Hot Sam Pretzels
- Type: Private
- Industry: Food
- Founded: 1966; 60 years ago
- Defunct: 2005; 21 years ago
- Fate: Acquired by Mrs. Fields from 1995 to 2005, merged to its brands
- Successor: Pretzel Time
- Headquarters: Southfield, Michigan, U.S.
- Services: Restaurants
- Owner: Mrs. Fields

= Hot Sam =

US restaurant chain

Hot Sam was an American restaurant chain selling soft pretzels.

Julius Young opened the first outlet at Livonia Mall in a Detroit suburb in Michigan.

In 1971, the owners sold the company to General Host, who then owned the Detroit-based retailer Frank's Nursery & Crafts. General Host sold it again in 1986.

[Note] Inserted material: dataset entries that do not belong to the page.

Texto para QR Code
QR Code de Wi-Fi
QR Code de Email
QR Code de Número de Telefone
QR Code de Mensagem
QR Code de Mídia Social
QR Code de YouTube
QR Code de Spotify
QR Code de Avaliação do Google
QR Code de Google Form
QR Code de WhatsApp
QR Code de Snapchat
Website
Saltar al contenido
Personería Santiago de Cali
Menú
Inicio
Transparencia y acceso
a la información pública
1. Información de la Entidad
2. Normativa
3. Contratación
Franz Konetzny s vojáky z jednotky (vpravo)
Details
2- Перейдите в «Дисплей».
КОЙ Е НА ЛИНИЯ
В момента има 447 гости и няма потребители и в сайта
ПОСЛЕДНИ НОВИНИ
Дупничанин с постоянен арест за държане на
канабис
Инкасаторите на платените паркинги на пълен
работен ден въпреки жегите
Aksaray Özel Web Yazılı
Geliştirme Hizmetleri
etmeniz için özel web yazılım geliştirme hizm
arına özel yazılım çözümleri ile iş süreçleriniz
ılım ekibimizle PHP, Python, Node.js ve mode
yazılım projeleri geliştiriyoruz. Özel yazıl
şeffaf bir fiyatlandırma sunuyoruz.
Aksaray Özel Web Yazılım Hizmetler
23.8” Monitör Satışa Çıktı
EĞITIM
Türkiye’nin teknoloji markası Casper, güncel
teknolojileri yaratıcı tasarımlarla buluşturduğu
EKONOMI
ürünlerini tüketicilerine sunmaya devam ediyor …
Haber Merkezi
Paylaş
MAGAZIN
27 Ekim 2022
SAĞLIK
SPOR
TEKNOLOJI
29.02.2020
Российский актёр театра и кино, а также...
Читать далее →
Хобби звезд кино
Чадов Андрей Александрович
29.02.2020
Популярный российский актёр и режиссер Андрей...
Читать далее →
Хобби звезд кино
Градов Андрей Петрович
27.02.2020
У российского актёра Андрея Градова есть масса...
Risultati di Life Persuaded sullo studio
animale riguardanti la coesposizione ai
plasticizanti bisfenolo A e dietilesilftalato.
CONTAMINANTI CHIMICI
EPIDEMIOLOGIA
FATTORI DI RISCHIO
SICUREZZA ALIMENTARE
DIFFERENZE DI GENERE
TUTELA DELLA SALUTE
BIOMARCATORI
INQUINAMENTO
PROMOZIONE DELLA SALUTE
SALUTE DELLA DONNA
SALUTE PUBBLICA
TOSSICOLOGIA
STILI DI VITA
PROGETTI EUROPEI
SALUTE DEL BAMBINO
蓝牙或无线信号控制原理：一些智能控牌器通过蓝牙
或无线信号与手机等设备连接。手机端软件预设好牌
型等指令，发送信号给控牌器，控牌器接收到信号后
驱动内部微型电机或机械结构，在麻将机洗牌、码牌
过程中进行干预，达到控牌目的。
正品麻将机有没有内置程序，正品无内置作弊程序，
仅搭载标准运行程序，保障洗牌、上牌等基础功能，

Mrs. Fields acquired the chain in 1995. Mrs. Field's purchased Pretzel Time in 1996 and merged the two chains under the "Pretzel Time" brand. The last 10 locations were converted in 2005.

== In popular culture ==

Hot Sam was recreated in 2018 for an appearance in the mall food court of the Netflix series Stranger Things, which is set in the mid-1980s. The faux mall facades were constructed at Gwinnett Place Mall near Atlanta, Georgia, where the series is filmed.